• Prompt
Count the lines in the items that contain the string "cava", with uppercase and lowercase treated as different, and give only that number.

• Material to process
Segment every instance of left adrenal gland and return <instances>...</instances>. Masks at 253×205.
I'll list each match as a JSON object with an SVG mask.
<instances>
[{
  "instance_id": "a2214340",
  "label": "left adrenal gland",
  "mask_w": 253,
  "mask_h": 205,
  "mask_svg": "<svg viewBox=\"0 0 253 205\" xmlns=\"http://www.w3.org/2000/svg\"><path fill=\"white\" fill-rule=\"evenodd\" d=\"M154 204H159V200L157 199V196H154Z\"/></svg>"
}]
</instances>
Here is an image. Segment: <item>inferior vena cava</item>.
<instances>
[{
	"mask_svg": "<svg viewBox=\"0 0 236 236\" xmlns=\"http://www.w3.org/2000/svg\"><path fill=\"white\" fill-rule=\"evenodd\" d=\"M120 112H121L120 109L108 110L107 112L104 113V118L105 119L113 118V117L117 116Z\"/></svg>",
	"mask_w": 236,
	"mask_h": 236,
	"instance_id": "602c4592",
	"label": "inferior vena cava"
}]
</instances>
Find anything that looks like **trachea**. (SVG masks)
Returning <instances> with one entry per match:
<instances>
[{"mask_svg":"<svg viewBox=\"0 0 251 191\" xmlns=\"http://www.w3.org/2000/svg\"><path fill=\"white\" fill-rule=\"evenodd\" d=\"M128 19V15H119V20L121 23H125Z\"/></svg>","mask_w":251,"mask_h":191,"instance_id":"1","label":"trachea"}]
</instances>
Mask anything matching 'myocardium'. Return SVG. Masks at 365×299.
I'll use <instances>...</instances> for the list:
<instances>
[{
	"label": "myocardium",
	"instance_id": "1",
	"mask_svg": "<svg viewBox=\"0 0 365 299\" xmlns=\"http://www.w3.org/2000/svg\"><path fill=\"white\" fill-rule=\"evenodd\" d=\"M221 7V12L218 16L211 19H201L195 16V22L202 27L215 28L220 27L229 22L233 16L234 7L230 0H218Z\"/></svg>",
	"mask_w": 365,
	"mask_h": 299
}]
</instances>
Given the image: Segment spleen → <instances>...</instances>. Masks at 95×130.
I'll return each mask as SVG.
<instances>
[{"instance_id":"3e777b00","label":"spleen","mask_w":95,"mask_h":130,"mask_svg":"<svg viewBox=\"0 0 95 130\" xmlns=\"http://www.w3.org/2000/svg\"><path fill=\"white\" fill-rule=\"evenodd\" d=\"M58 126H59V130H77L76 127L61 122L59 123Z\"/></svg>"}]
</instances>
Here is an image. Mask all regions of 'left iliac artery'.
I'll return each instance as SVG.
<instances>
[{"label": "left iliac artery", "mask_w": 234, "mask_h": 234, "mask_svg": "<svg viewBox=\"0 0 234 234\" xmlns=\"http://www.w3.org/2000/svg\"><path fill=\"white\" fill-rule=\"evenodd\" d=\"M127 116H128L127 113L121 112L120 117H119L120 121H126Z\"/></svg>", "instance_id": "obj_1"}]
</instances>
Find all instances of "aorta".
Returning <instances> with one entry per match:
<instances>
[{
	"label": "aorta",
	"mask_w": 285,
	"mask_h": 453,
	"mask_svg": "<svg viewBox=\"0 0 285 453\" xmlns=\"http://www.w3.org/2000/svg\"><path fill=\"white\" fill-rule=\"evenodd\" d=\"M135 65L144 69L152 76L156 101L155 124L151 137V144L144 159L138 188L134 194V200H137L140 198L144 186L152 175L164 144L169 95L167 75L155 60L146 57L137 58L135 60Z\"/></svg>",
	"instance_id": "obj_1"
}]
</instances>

• Solution below
2